Dataset items:
◆ ◆ ◆ ◆ ◆ ◆ ◆

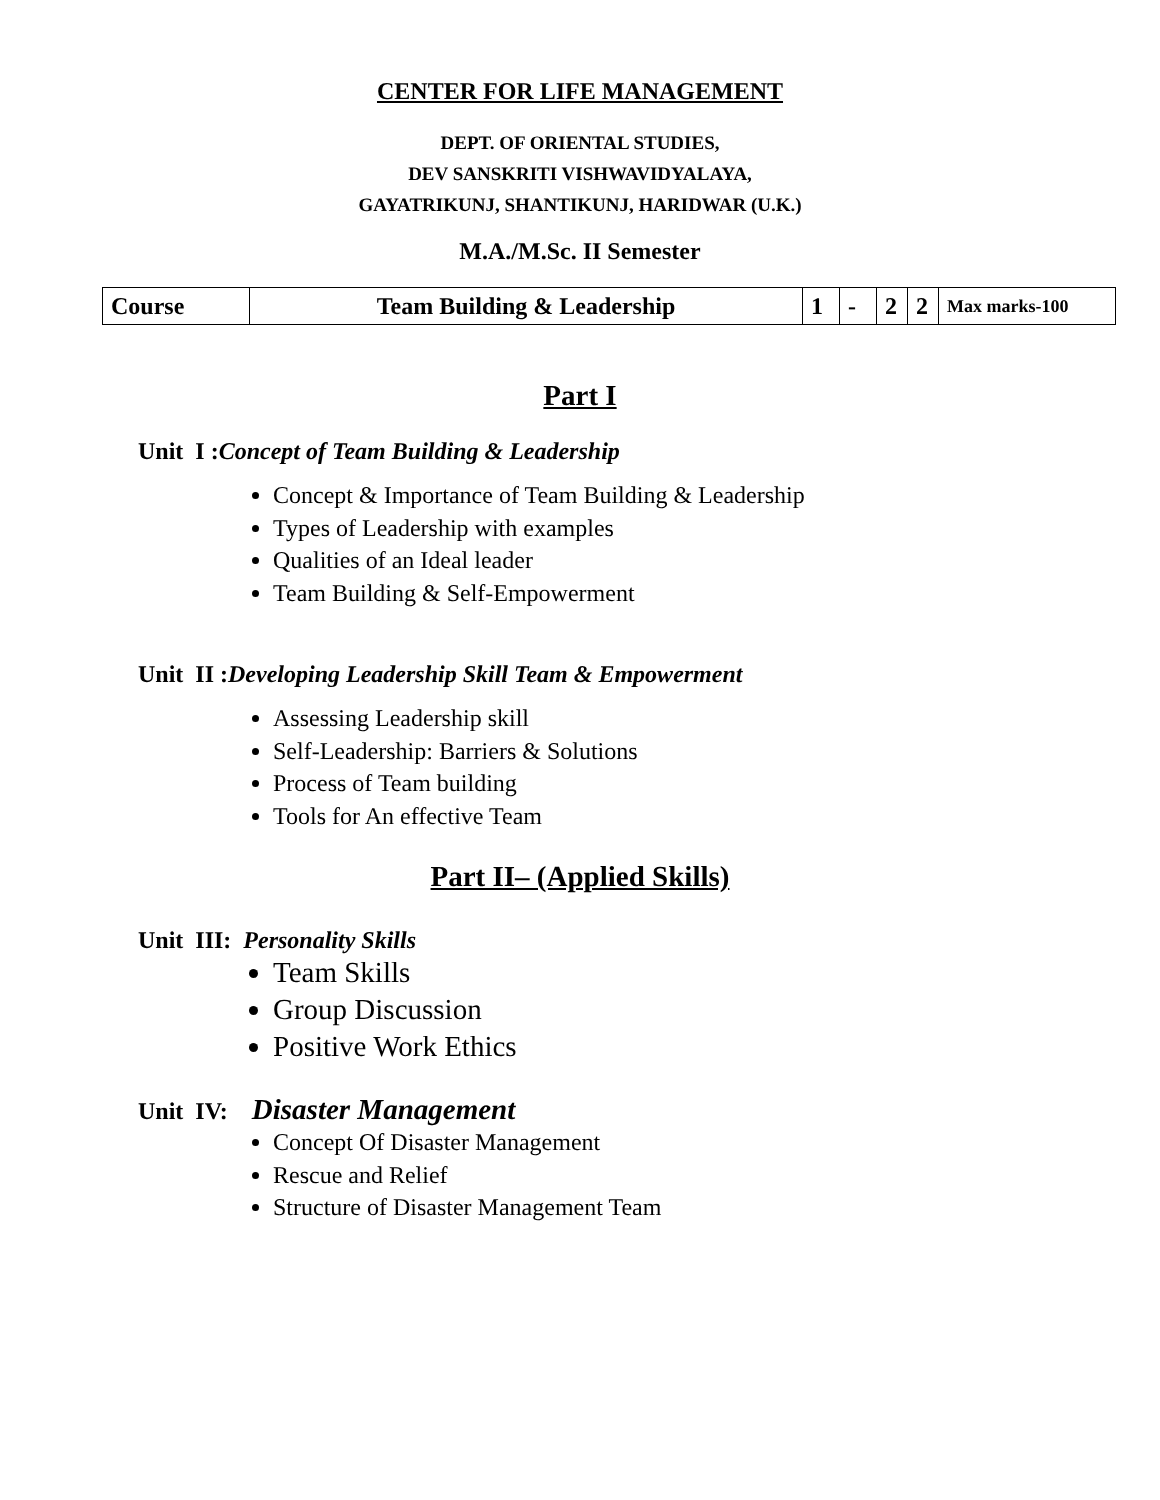CENTER FOR LIFE MANAGEMENT
DEPT. OF ORIENTAL STUDIES,
DEV SANSKRITI VISHWAVIDYALAYA,
GAYATRIKUNJ, SHANTIKUNJ, HARIDWAR (U.K.)
M.A./M.Sc. II Semester
| Course | Team Building & Leadership | 1 | - | 2 | 2 | Max marks-100 |
Part I
Unit I :Concept of Team Building & Leadership
Concept & Importance of Team Building & Leadership
Types of Leadership with examples
Qualities of an Ideal leader
Team Building & Self-Empowerment
Unit II :Developing Leadership Skill Team & Empowerment
Assessing Leadership skill
Self-Leadership: Barriers & Solutions
Process of Team building
Tools for An effective Team
Part II– (Applied Skills)
Unit III: Personality Skills
Team Skills
Group Discussion
Positive Work Ethics
Unit IV: Disaster Management
Concept Of Disaster Management
Rescue and Relief
Structure of Disaster Management Team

◆ ◆ ◆ ◆ ◆ ◆ ◆

### To do
Copy out all the data above exactly, pictures excluded.

### Your response
CENTER FOR LIFE MANAGEMENT
DEPT. OF ORIENTAL STUDIES,
DEV SANSKRITI VISHWAVIDYALAYA,
GAYATRIKUNJ, SHANTIKUNJ, HARIDWAR (U.K.)
M.A./M.Sc. II Semester
| Course | Team Building & Leadership | 1 | - | 2 | 2 | Max marks-100 |
Part I
Unit I :Concept of Team Building & Leadership
Concept & Importance of Team Building & Leadership
Types of Leadership with examples
Qualities of an Ideal leader
Team Building & Self-Empowerment
Unit II :Developing Leadership Skill Team & Empowerment
Assessing Leadership skill
Self-Leadership: Barriers & Solutions
Process of Team building
Tools for An effective Team
Part II– (Applied Skills)
Unit III: Personality Skills
Team Skills
Group Discussion
Positive Work Ethics
Unit IV: Disaster Management
Concept Of Disaster Management
Rescue and Relief
Structure of Disaster Management Team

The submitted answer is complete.